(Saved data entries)
◇ ◇ ◇ ◇ ◇

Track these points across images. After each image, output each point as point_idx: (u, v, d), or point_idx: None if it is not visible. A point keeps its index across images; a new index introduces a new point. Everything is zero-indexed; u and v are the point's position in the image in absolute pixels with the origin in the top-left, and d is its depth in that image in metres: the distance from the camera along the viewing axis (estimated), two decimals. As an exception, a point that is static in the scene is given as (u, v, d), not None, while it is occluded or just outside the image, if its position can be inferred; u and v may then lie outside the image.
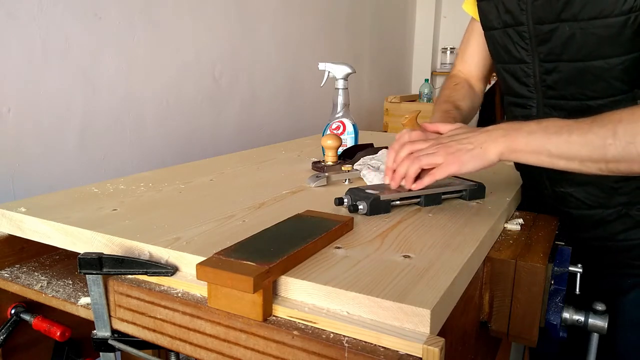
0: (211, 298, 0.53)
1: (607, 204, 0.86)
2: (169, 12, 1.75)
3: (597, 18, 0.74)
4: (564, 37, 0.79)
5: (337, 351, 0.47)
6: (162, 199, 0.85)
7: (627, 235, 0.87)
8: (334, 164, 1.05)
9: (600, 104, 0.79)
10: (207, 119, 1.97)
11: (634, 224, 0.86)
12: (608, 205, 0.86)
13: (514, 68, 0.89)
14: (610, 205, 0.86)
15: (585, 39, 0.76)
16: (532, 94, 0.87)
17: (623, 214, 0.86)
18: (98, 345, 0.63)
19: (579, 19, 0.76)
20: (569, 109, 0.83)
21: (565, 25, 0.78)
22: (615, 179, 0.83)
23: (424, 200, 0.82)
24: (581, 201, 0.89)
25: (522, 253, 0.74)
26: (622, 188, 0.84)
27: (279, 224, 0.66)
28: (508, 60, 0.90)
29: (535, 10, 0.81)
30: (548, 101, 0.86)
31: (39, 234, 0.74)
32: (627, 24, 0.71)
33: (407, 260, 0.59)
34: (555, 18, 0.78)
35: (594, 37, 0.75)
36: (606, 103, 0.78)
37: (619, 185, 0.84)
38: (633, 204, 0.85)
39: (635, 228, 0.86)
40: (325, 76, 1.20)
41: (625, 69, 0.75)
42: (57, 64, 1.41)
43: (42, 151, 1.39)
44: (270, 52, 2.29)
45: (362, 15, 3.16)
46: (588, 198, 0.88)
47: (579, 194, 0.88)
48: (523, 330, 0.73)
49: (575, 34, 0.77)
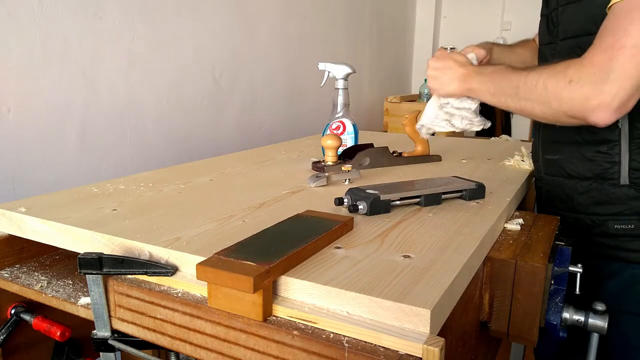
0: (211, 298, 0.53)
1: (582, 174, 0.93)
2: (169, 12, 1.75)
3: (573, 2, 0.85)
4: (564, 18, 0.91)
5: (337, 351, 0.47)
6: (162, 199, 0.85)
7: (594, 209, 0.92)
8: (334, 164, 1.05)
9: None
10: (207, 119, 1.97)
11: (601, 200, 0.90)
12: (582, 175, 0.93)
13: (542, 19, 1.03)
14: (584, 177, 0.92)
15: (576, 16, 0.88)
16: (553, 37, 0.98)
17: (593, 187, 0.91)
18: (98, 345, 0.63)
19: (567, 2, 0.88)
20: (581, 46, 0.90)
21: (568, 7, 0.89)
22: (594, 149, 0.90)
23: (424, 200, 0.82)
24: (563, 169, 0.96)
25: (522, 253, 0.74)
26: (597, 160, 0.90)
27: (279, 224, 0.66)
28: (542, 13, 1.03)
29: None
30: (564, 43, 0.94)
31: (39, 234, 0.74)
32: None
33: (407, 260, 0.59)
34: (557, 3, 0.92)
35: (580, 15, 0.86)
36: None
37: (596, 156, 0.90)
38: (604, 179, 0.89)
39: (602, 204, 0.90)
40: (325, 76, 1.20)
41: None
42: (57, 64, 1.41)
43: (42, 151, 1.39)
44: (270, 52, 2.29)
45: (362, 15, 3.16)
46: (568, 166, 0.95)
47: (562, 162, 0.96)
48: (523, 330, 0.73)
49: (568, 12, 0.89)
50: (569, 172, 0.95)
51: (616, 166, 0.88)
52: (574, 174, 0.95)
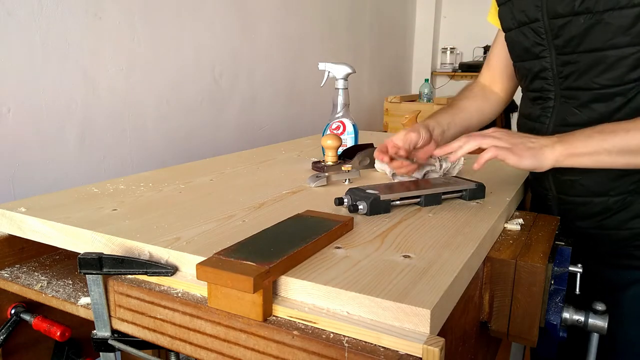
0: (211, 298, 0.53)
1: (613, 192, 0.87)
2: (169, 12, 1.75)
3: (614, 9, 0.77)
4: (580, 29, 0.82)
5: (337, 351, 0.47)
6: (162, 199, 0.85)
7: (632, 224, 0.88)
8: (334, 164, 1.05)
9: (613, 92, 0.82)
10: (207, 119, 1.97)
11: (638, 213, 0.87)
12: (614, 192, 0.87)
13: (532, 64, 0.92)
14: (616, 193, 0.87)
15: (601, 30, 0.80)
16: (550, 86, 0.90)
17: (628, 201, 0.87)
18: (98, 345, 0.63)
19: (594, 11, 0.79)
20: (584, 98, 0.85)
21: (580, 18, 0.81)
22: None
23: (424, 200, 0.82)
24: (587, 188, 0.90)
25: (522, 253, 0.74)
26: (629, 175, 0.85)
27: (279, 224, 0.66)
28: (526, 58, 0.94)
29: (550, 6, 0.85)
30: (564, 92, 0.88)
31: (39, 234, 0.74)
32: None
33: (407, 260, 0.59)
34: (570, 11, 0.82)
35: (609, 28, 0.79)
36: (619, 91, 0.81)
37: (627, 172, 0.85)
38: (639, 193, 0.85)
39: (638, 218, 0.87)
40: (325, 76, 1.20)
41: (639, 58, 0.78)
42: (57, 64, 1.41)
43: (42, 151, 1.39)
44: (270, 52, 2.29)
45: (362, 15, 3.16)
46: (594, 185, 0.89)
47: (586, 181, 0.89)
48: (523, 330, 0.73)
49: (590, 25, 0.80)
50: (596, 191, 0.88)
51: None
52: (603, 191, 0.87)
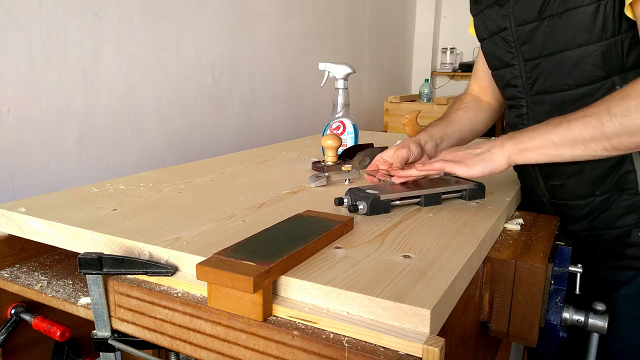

◇ ◇ ◇ ◇ ◇

> _About this exercise_: An exact copy of the records is required. Pictures do not belong in it.

> _Solved problem_:
Track these points across images. After each image, output each point as point_idx: (u, v, d), or point_idx: None if it is not visible. A point keeps its index across images; a new index introduces a new point. Everything is zero-indexed; u and v are the point's position in the image in absolute pixels with the origin in the top-left, and d is its depth in that image in metres: the distance from the camera along the viewing axis (estimated), two decimals. As an exception, a point that is static in the scene is given as (u, v, d), not None, while it is occluded or just outside the image, if its position can be inferred; u and v may then lie outside the image.
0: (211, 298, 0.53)
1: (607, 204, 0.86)
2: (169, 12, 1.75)
3: (597, 18, 0.74)
4: (564, 37, 0.79)
5: (337, 351, 0.47)
6: (162, 199, 0.85)
7: (627, 235, 0.87)
8: (334, 164, 1.05)
9: (600, 104, 0.79)
10: (207, 119, 1.97)
11: (634, 224, 0.86)
12: (608, 205, 0.86)
13: (514, 68, 0.89)
14: (610, 205, 0.86)
15: (585, 39, 0.76)
16: (532, 94, 0.87)
17: (623, 214, 0.86)
18: (98, 345, 0.63)
19: (579, 19, 0.76)
20: (569, 109, 0.83)
21: (565, 25, 0.78)
22: (615, 179, 0.83)
23: (424, 200, 0.82)
24: (581, 201, 0.89)
25: (522, 253, 0.74)
26: (622, 188, 0.84)
27: (279, 224, 0.66)
28: (508, 60, 0.90)
29: (535, 10, 0.81)
30: (548, 101, 0.86)
31: (39, 234, 0.74)
32: (627, 24, 0.71)
33: (407, 260, 0.59)
34: (555, 18, 0.78)
35: (594, 37, 0.75)
36: (606, 103, 0.78)
37: (619, 185, 0.84)
38: (633, 204, 0.85)
39: (635, 228, 0.86)
40: (325, 76, 1.20)
41: (625, 69, 0.75)
42: (57, 64, 1.41)
43: (42, 151, 1.39)
44: (270, 52, 2.29)
45: (362, 15, 3.16)
46: (588, 198, 0.88)
47: (579, 194, 0.88)
48: (523, 330, 0.73)
49: (575, 34, 0.77)
0: (211, 298, 0.53)
1: (582, 174, 0.93)
2: (169, 12, 1.75)
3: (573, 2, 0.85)
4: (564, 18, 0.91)
5: (337, 351, 0.47)
6: (162, 199, 0.85)
7: (594, 209, 0.92)
8: (334, 164, 1.05)
9: None
10: (207, 119, 1.97)
11: (601, 200, 0.90)
12: (582, 175, 0.93)
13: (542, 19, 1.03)
14: (584, 177, 0.92)
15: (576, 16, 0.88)
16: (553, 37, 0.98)
17: (593, 187, 0.91)
18: (98, 345, 0.63)
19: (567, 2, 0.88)
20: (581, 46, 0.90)
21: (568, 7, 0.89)
22: (594, 149, 0.90)
23: (424, 200, 0.82)
24: (563, 169, 0.96)
25: (522, 253, 0.74)
26: (597, 160, 0.90)
27: (279, 224, 0.66)
28: (542, 13, 1.03)
29: None
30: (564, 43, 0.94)
31: (39, 234, 0.74)
32: None
33: (407, 260, 0.59)
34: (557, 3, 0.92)
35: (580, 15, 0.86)
36: None
37: (596, 156, 0.90)
38: (604, 179, 0.89)
39: (602, 204, 0.90)
40: (325, 76, 1.20)
41: None
42: (57, 64, 1.41)
43: (42, 151, 1.39)
44: (270, 52, 2.29)
45: (362, 15, 3.16)
46: (568, 166, 0.95)
47: (562, 162, 0.96)
48: (523, 330, 0.73)
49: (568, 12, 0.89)
50: (569, 172, 0.95)
51: (616, 166, 0.88)
52: (574, 174, 0.95)
0: (211, 298, 0.53)
1: (613, 192, 0.87)
2: (169, 12, 1.75)
3: (614, 9, 0.77)
4: (580, 29, 0.82)
5: (337, 351, 0.47)
6: (162, 199, 0.85)
7: (632, 224, 0.88)
8: (334, 164, 1.05)
9: (613, 92, 0.82)
10: (207, 119, 1.97)
11: (638, 213, 0.87)
12: (614, 192, 0.87)
13: (532, 64, 0.92)
14: (616, 193, 0.87)
15: (601, 30, 0.80)
16: (550, 86, 0.90)
17: (628, 201, 0.87)
18: (98, 345, 0.63)
19: (594, 11, 0.79)
20: (584, 98, 0.85)
21: (580, 18, 0.81)
22: None
23: (424, 200, 0.82)
24: (587, 188, 0.90)
25: (522, 253, 0.74)
26: (629, 175, 0.85)
27: (279, 224, 0.66)
28: (526, 58, 0.94)
29: (550, 6, 0.85)
30: (564, 92, 0.88)
31: (39, 234, 0.74)
32: None
33: (407, 260, 0.59)
34: (570, 11, 0.82)
35: (609, 28, 0.79)
36: (619, 91, 0.81)
37: (627, 172, 0.85)
38: (639, 193, 0.85)
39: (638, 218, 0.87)
40: (325, 76, 1.20)
41: (639, 58, 0.78)
42: (57, 64, 1.41)
43: (42, 151, 1.39)
44: (270, 52, 2.29)
45: (362, 15, 3.16)
46: (594, 185, 0.89)
47: (586, 181, 0.89)
48: (523, 330, 0.73)
49: (590, 25, 0.80)
50: (596, 191, 0.88)
51: None
52: (603, 191, 0.87)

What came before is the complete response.